Another expert advised clients to start planning as much as 12 to 18 months ahead before making any major moves. He advised restructuring portfolios at the same time so that in the new jurisdiction they are not subject to either punitive income or capital gains taxes. “The earlier and the more comprehensive the planning the better,” he stated.
The investment migration industry has become more mainstream and more central to wealth management
An expert observed that as investment migration had become more mainstream, they were working more closely with wealth planners, private bankers and lawyers.
He explained that people are looking the world over, from the Caribbean to Europe, and in Asia to jurisdictions such as Singapore, which has one of the strongest passports in the world, or to Malaysia or Thailand, or further afield to Australia and New Zealand. Some motivations might be related to taxation, some clients are more focused on lifestyle alternatives, and some are seeking more remote boltholes due to geopolitical and global healthcare uncertainties.
He also noted that as a leader in the investment migration business, they work closely with bankers and other professionals around the world, with fee sharing and reciprocity key appeals for both sides. He explained that his firm never crosses the lines in the sand into any form of investment or estate planning areas or into legal or tax advice.
“We work closely and collaboratively with those other experts to help their clients, and these days it is often on the basis of reciprocal referrals,” he explained. “We also help provide education around these options, so that people in the banks and other firms are well-informed to help their clients. And we also work very transparently on fee sharing to ensure that all parties benefit.”
There might be growing multi-lateral pressures on individual governments around investment migration, but sovereignty endures, at least for now…

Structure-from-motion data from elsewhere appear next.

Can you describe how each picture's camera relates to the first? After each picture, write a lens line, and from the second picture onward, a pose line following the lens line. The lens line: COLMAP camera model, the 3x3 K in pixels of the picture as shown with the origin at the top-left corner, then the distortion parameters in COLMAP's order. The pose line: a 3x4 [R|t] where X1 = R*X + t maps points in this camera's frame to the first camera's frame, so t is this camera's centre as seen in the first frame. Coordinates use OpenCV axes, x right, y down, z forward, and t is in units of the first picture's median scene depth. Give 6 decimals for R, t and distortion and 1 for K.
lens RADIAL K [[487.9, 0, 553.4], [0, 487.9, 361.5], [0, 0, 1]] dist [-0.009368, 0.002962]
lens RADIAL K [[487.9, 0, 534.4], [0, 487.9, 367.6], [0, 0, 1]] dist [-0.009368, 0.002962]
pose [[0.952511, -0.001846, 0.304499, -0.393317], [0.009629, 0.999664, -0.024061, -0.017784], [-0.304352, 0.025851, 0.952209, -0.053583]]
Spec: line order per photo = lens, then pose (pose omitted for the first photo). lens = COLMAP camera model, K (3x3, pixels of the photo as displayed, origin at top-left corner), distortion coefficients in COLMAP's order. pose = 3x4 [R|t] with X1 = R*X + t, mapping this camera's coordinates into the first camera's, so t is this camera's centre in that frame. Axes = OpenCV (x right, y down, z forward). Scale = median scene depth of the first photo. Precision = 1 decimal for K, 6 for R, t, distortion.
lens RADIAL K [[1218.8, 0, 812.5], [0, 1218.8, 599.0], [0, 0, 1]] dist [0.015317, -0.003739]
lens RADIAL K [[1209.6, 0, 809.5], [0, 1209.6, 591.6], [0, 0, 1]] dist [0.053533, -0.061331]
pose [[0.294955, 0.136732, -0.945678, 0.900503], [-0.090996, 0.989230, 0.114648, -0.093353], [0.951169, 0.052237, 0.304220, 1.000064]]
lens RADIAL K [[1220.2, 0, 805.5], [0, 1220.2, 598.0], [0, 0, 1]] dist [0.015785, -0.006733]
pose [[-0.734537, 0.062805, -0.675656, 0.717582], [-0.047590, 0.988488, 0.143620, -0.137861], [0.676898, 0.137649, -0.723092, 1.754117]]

An expert conceded that the EU and OECD are more carefully watching the investment migration industry and activity. However, he remarked that neither has a legal right to determine what either a member state or other does with its citizenship. He said that programmes need to be well structured and well managed, and that many have quotas. “And there are new programmes emerging,” he reported, “and at the same time the industry is becoming more regulated to squeeze some of the cowboy operators out of the market, which is good for the industry.”
He explained that due diligence on the clients was vital, and that better regulation would help protect all the parties involved and keep the industry healthy. “And the investment migration industry is actually tiny in comparison with the actual volume of new passports issued by sovereign states, for example in Europe,” he said. “There is some negativity in the press that investment migration is all about unsavoury characters buying passports, but the reality is very different.”
He explained that one of his firm’s principles is to only onboard clients if they genuinely think they can help them. “You often have to have the tough conversations,” he explained, “but these are valuable for all parties. Clients need to understand the ramifications of these decisions and need to appreciate that investment migration is not a ticket to tax evasion. If approached with the right type of attitude and professionalism, investment migration alternatives are an outstanding addition to the optionality and flexibility these wealth clients and their families can enjoy for years, indeed many decades to come.”